O futuro dos e-sports
De acordo com dados da consultoria NewZoo, o segmento de games eletrônicos deve crescer 9% ao ano até 2023 e, em 2020, movimentar US$ 159 bilhões, com 2,7 bilhões de jogadores em todo o mundo sendo o Brasil um dos principais mercados. “Os dados do setor se mostram bastante promissores e as empresas da área, por serem nativas digitais, se mostram muito abertas a ações em diferentes plataformas, o que é considerado um fator decisivo na hora de escolher onde alocar as verbas”, comenta Sarah Buchwitz, vice-presidente de marketing e comunicação Mastercard Brasil e Cone Sul.

Este é um segmento que tem um crescimento constante. Segundo o CCO da Cheil, 2019 foi um ano de descoberta das marcas sobre o ecossistema gamer e este ano está sendo propício para a massificação. “Explodiu, virou uma coisa super grande, mas agora precisamos da manutenção, mais do que qualquer coisa. O principal ponto para os e-sports agora é manter esse nível de atenção”, afirma Lima. Para ele, é preciso tratar games e e-sports como uma mídia, para que agências e marcas se coloquem onde o gamer está sem que atrapalhe ou pareça algo forçado. “Assim que as marcas começarem a achar qual é o papel da publicidade dentro do game, de um jeito natural e orgânico, vamos ver outras marcas chegarem.
━━━
## TRABALHO SOLICITADO
Redigite o texto sobre o futuro dos e-sports, começando em "Este é um segmento" e seguindo até "outras marcas chegarem.".
━━━
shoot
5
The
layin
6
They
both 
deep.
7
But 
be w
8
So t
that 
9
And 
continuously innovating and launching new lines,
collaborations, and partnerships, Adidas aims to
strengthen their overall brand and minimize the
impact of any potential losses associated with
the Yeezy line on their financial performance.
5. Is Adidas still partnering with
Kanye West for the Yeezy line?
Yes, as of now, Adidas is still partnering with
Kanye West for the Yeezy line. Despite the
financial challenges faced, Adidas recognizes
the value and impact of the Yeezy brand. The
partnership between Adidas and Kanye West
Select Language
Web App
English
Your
━━━
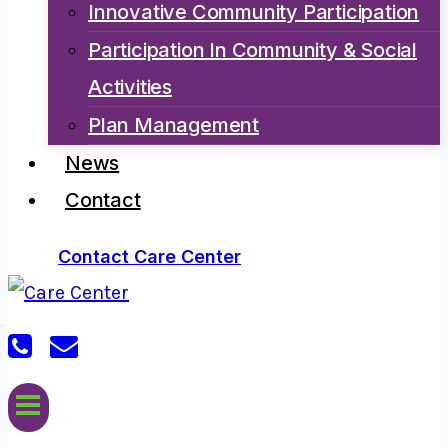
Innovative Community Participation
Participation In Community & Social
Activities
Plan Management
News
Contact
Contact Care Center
━━━
## RESOLUÇÃO DA TAREFA
Este é um segmento que tem um crescimento constante. Segundo o CCO da Cheil, 2019 foi um ano de descoberta das marcas sobre o ecossistema gamer e este ano está sendo propício para a massificação. “Explodiu, virou uma coisa super grande, mas agora precisamos da manutenção, mais do que qualquer coisa. O principal ponto para os e-sports agora é manter esse nível de atenção”, afirma Lima. Para ele, é preciso tratar games e e-sports como uma mídia, para que agências e marcas se coloquem onde o gamer está sem que atrapalhe ou pareça algo forçado. “Assim que as marcas começarem a achar qual é o papel da publicidade dentro do game, de um jeito natural e orgânico, vamos ver outras marcas chegarem.